Apr 18 2008 by Ben Schofield, Liverpool Daily Post
Graham Haywood
SEFTON Council are considering seeking an injunction preventing the sale of its former industrial estates, the Daily Post can reveal.
Furious councillors yesterday pressed officers to seek legal advice, after it emerged taxpayers could have missed out on a £4m profit windfall.
Yesterday we revealed the industrial estates, sold for £8m in early March, are being auctioned in London. The auctioneer is anticipating bids exceeding £12m.
Senior councillors are also calling for an investigation into whether or not council officers were issuing sound advice over the sale. It is understood the council could use the contract they drew up with the new owners and other written guarantees to hold up the resale of the industrial estates.
Cllr Peter Dowd, Labour leader in Sefton, said: “On the information we currently have available, we are not satisfied that what they are doing is reasonable given their commitment to us, especially if there’s reasonable potential that the council taxpayers will lose out.
“We are seeking Queen’s Counsel’s advice about whether or not the auction, at an early stage after the sale and given their commitments about continued ownership and the running of the business, is appropriate and is not a breach in good faith of the terms we agreed with them.”
Council officers will be put under the spotlight to assess whether they were right to advise councillors to remove restricted covenants from the deal.
The sale took almost a year to finalise, and it is understood that covenants were initially central to the proposed contract.
They would have bound the buyers into keeping the land for a fixed period, and Sefton could have levied a cash sum in the event of an early sale.
But the bidders reportedly approached the council at the eleventh hour demanding they were dropped. It was, Sefton was told, a deal breaker.
Cllr Dowd recalls being advised covenants were “inconsequential”.
Following yesterday’s story, Sefton’s scheduled cabinet meeting opted to go into a private session specifically to discuss the sale and the potential loss of profits.
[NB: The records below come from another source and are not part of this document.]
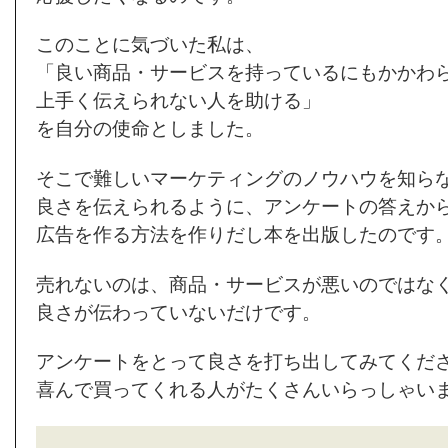
このことに気づいた私は、
「良い商品・サービスを持っているにもかかわ
上手く伝えられない人を助ける」
を自分の使命としました。
そこで難しいマーケティングのノウハウを知ら
良さを伝えられるように、アンケートの答えか
広告を作る方法を作りだし本を出版したのです
売れないのは、商品・サービスが悪いのではな
良さが伝わっていないだけです。
アンケートをとって良さを打ち出してみてくだ
喜んで買ってくれる人がたくさんいらっしゃい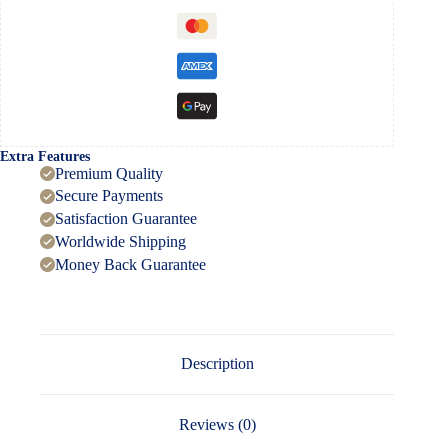
Extra Features
Premium Quality
Secure Payments
Satisfaction Guarantee
Worldwide Shipping
Money Back Guarantee
Description
Reviews (0)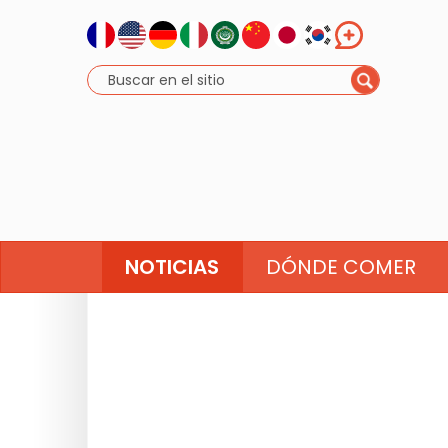
NOTICIAS
DÓNDE COMER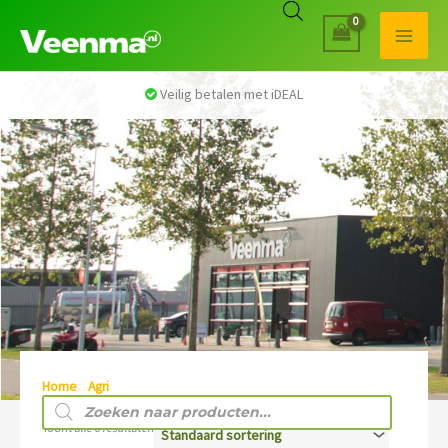
Veilig betalen met iDEAL
Home
/
Agri
/ BOXENSTROOIERS
Producten
zoeken
Toont alle 6 resultaten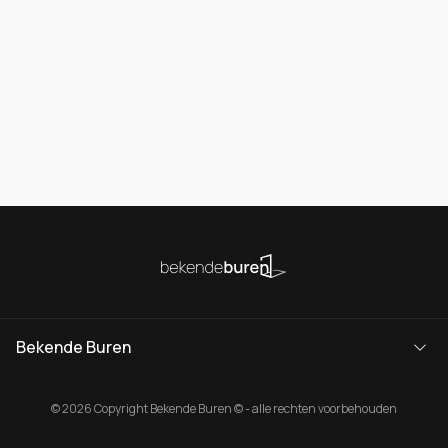
Bekende Buren
© 2026 Copyright Bekende Buren © - alle rechten voorbehouden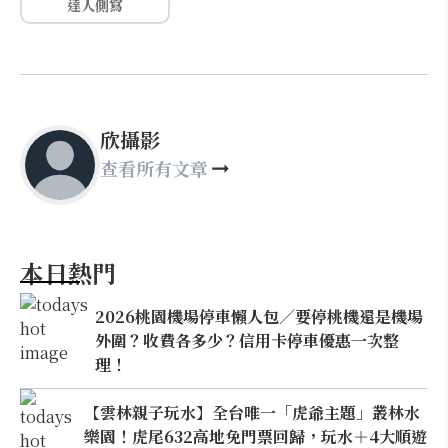
達人側寫
欣攝影
查看所有文章
本日熱門
2026桃園機場停車懶人包／要停桃機還是機場
外圍？收費各多少？信用卡停車優惠一次整
理！
【雲林親子玩水】全台唯一「虎爺主題」叢林水
樂園！虎尾632高地免門票回歸，玩水＋4大順遊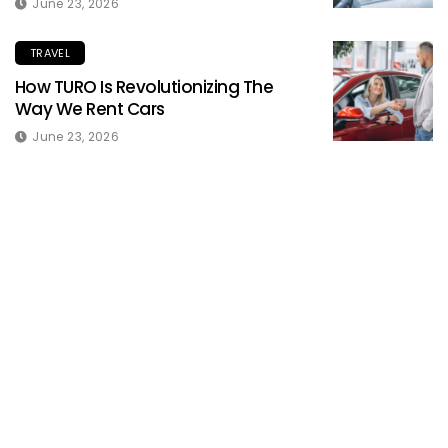
June 23, 2026
TRAVEL
How TURO Is Revolutionizing The
Way We Rent Cars
June 23, 2026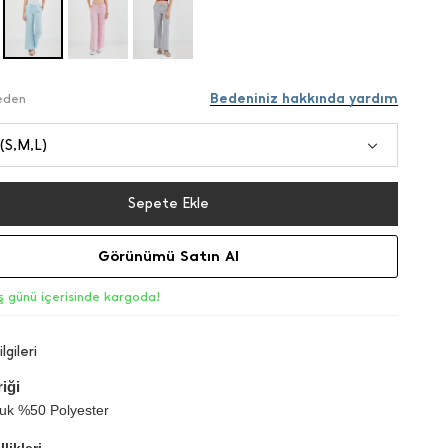
Bedeniniz hakkında yardım
Beden
 (S,M,L)
Sepete Ekle
Görünümü Satın Al
iş günü içerisinde kargoda!
lgileri
iği
k %50 Polyester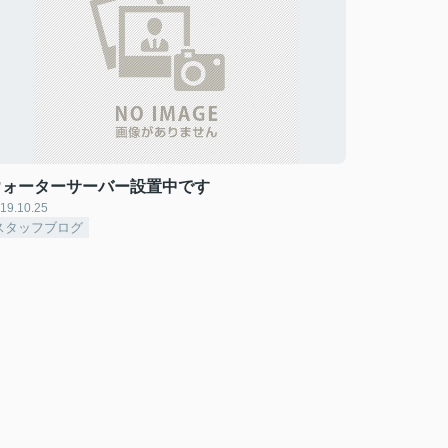
ウォーターサーバー設置中です
19.10.25
スタッフブログ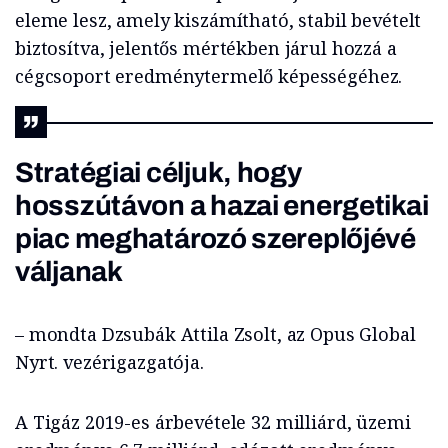
eleme lesz, amely kiszámítható, stabil bevételt
biztosítva, jelentős mértékben járul hozzá a
cégcsoport eredménytermelő képességéhez.
Stratégiai céljuk, hogy
hosszútávon a hazai energetikai
piac meghatározó szereplőjévé
váljanak
– mondta Dzsubák Attila Zsolt, az Opus Global
Nyrt. vezérigazgatója.
A Tigáz 2019-es árbevétele 32 milliárd, üzemi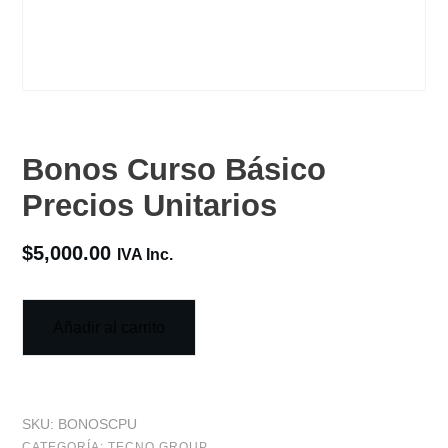
Bonos Curso Básico
Precios Unitarios
$
5,000.00
IVA Inc.
Añadir al carrito
SKU:
BONOSCPU
CATEGORÍA:
TECNO GROUP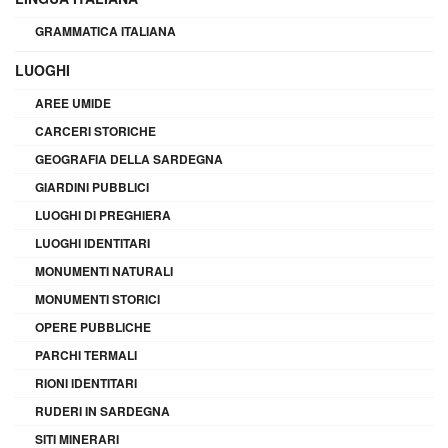
GRAMMATICA ITALIANA
LUOGHI
AREE UMIDE
CARCERI STORICHE
GEOGRAFIA DELLA SARDEGNA
GIARDINI PUBBLICI
LUOGHI DI PREGHIERA
LUOGHI IDENTITARI
MONUMENTI NATURALI
MONUMENTI STORICI
OPERE PUBBLICHE
PARCHI TERMALI
RIONI IDENTITARI
RUDERI IN SARDEGNA
SITI MINERARI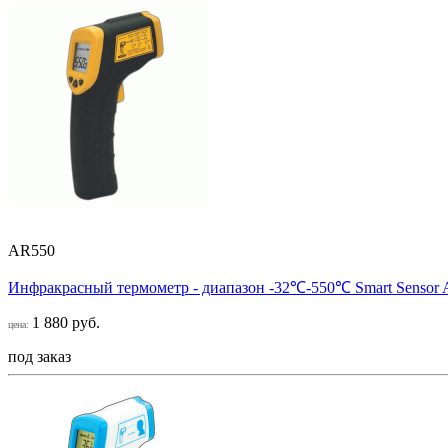
AR550
Инфракрасный термометр - диапазон -32℃-550℃ Smart Sensor
1 880 руб.
цена:
под заказ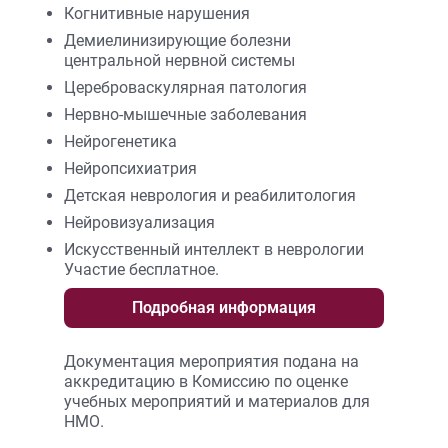
Когнитивные нарушения
Демиелинизирующие болезни
центральной нервной системы
Цереброваскулярная патология
Нервно-мышечные заболевания
Нейрогенетика
Нейропсихиатрия
Детская неврология и реабилитология
Нейровизуализация
Искусственный интеллект в неврологии
Участие бесплатное.
Подробная информация
Документация мероприятия подана на
аккредитацию в Комиссию по оценке
учебных мероприятий и материалов для
НМО.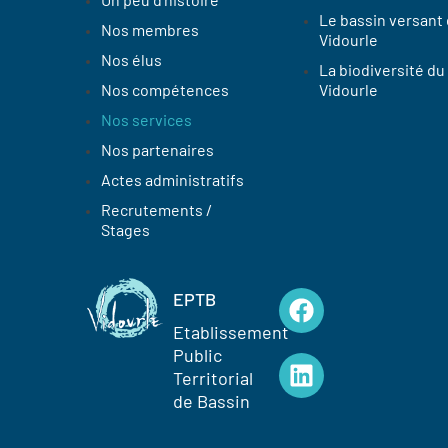
Le bassin versant
Nos membres
Vidourle
Nos élus
La biodiversité du
Nos compétences
Vidourle
Nos services
Nos partenaires
Actes administratifs
Recrutements /
Stages
EPTB
Etablissement
Public
Territorial
de Bassin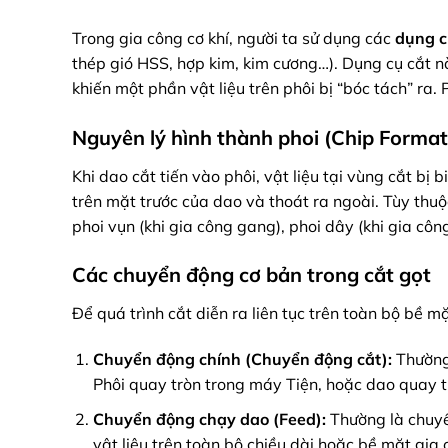
Trong gia công cơ khí, người ta sử dụng các
dụng c
thép gió HSS, hợp kim, kim cương…). Dụng cụ cắt nà
khiến một phần vật liệu trên phôi bị “bóc tách” ra. 
Nguyên lý hình thành phoi (Chip Format
Khi dao cắt tiến vào phôi, vật liệu tại vùng cắt bị 
trên mặt trước của dao và thoát ra ngoài. Tùy thuộc
phoi vụn (khi gia công gang), phoi dây (khi gia côn
Các chuyển động cơ bản trong cắt gọt
Để quá trình cắt diễn ra liên tục trên toàn bộ bề 
Chuyển động chính (Chuyển động cắt):
Thường 
Phôi quay tròn trong máy Tiện, hoặc dao quay 
Chuyển động chạy dao (Feed):
Thường là chuyể
vật liệu trên toàn bộ chiều dài hoặc bề mặt gia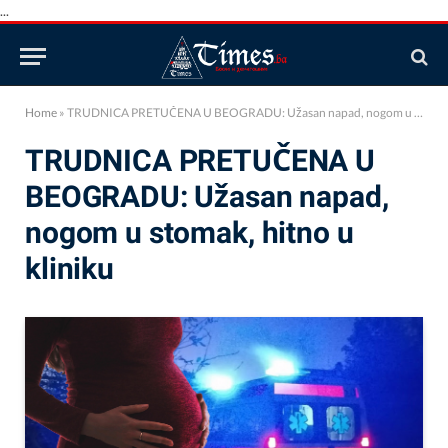
...
Home
»
TRUDNICA PRETUČENA U BEOGRADU: Užasan napad, nogom u stomak, hitno u kliniku
TRUDNICA PRETUČENA U
BEOGRADU: Užasan napad,
nogom u stomak, hitno u
kliniku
Councillors and officers batted the issue around for almost an hour.
Before removing the press and public, Graham Haywood, Sefton’s chief executive, insisted the tendering process was robust, the best price was secured for the estates and the £8m was earning £500,000 revenue after being invested.
He added that any suggestion houses could one day be built on the land was “misleading”.
The industrial estate land is due to be auctioned in 75 plots by real estate company Colliers CRE on May 13.